When you're having a conversation with your Claw through Telegram, that conversation accumulates context. Everything you've discussed, the files you've referenced, the decisions you've made. That context is what makes the conversation feel coherent. Your Claw remembers what you said ten messages ago because it's all still loaded in the same session.
Now imagine a heartbeat task runs inside that same session. It would inherit your entire conversation history. Every message, every file, every tangent. The heartbeat would need to process all of that context just to check whether it's time to send you a reflection prompt. That's expensive: a single heartbeat run that loads weeks of conversation could cost $0.50 in tokens. At 48 runs per day, that adds up fast.
It also creates a quality problem. The heartbeat's output gets mixed into your conversation. Your chat history fills up with automated check-in logs. Context from your personal conversation leaks into a scheduled task that has nothing to do with it.
Isolated sessions solve both problems. Each heartbeat task gets its own clean room: a fresh session with no prior history. It loads only what it needs (HEARTBEAT.md and your identity files) and has no awareness of what you were discussing in your main conversation. When it finishes, the session closes. Your conversation stays untouched.
The cost difference is dramatic. An isolated heartbeat that finds nothing to report costs fractions of a cent. The same task running inside your main session costs orders of magnitude more. OpenClaw's documentation estimates that isolated sessions reduce heartbeat token usage by roughly 90%.
This also connects to something you set up on Day 2. The four identity files (SOUL.md, USER.md, AGENTS.md, MEMORY.md) reload from disk on every message turn. That same mechanism keeps isolated heartbeat sessions grounded. Even though the session starts fresh with no conversation history, it still loads your identity files. Your Claw's personality, your preferences, and its operating rules are all present. It's a clean room that still knows who it is and who you are.
The Daily Reflection
Here's one example of what a heartbeat task can do. Every evening, your Claw sends you a few reflection prompts:
Time to reflect on your day.
1. What went well today?
2. What felt harder than it should have?
3. What's one thing you want to carry into tomorrow?
Reply whenever you're ready. I'll save your answers to today's journal.
You reply via Telegram. Your Claw saves the entry to a daily journal file. Over time, those entries accumulate into something useful: a record of what you were thinking, what was hard, and what you wanted to change, all without ever opening a journaling app.
For today's build, you'll use cron instead of heartbeat because the reflection should arrive at the exact time you choose.
Ready to Build?
You now understand how your server keeps the gateway running while you sleep, what HEARTBEAT.md is and how the gateway's internal scheduler drives it, and why isolated sessions keep scheduled tasks cheap and reliable.
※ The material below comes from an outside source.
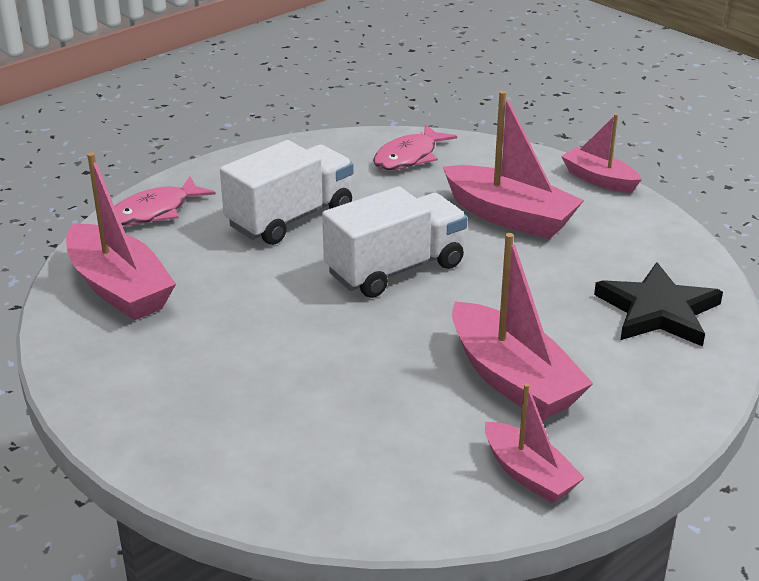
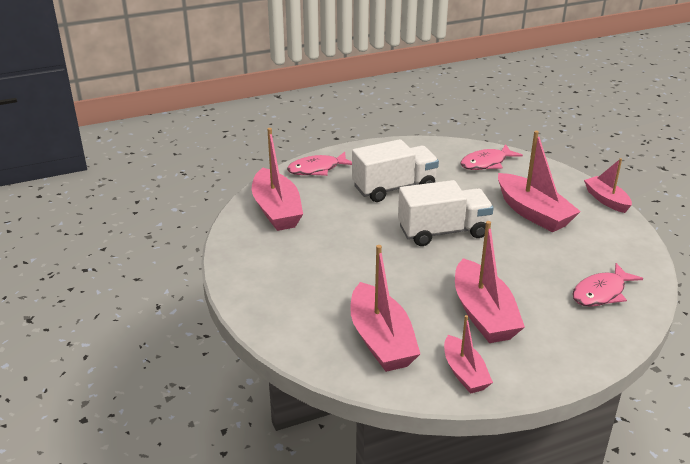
camera: 20 degrees right, 0 degrees up
(381, 455) = (381, 340): none -> pink boat
(658, 311) = (601, 293): black star -> pink fish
The build creates a daily reflection cron job, connects it to Telegram, and runs it once so you can see the full loop.
Follow along the steps in build.md to make your Claw proactive.
Tomorrow you give it skills: extending what it can do beyond the capabilities it shipped with.
Go Deeper
- The heartbeat interval is configurable. Community guidance: 30 minutes is a good default for personal use. Five-minute intervals make sense for monitoring critical systems but cost more in API calls. Keep HEARTBEAT.md under 5-8 tasks; beyond 20, processing slows down and costs inflate.
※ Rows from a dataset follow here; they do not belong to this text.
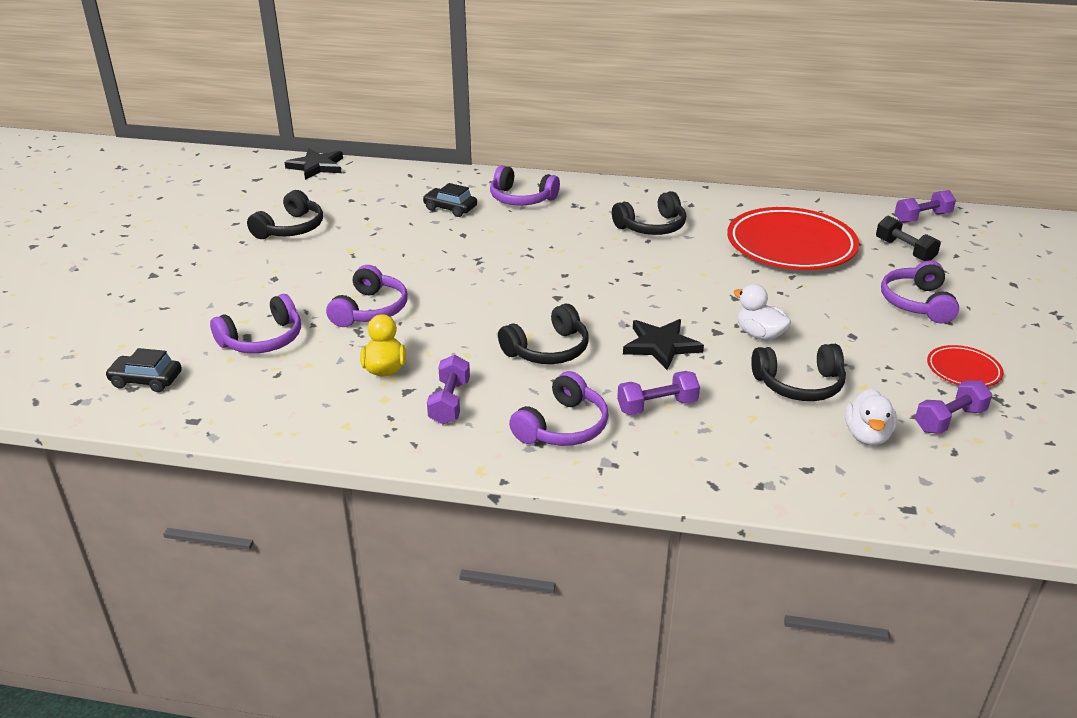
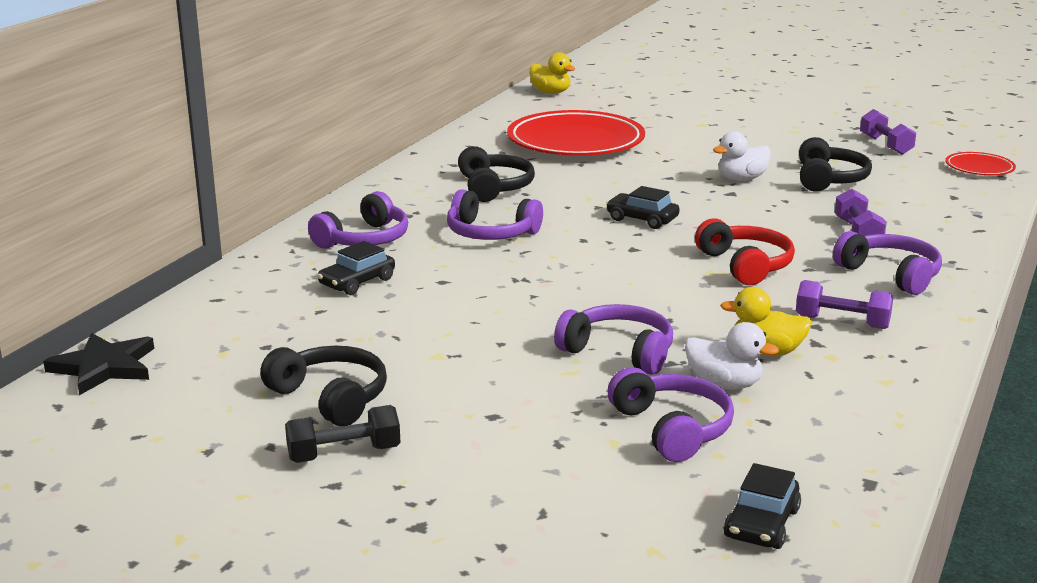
camera: 75 degrees left, 10 degrees down
(548, 350) = (745, 265): black headphones -> red headphones
(623, 294) = (642, 219): none -> black car
(661, 346) = (751, 217): black star -> none
(867, 435) = (906, 171): white duck -> white duck (724, 385)
(904, 250) = (609, 108): black dumbbell -> black dumbbell (344, 454)
(917, 303) = (705, 122): purple headphones -> purple headphones (490, 233)
(922, 218) = (550, 92): purple dumbbell -> yellow duck
(963, 370) = (815, 128): red plate -> red plate (979, 168)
- The daemon architecture means your Claw survives reboots and weeks of inattention. If the gateway process crashes, the operating system restarts it automatically within seconds. Your laptop sleeps when you close it; your server does not.
- OpenClaw also supports precise cron-style scheduling for advanced use cases (exact times like "9am sharp every Monday" with per-task model selection). The official docs cover this at docs.openclaw.ai/automation. For most users, HEARTBEAT.md handles everything you need.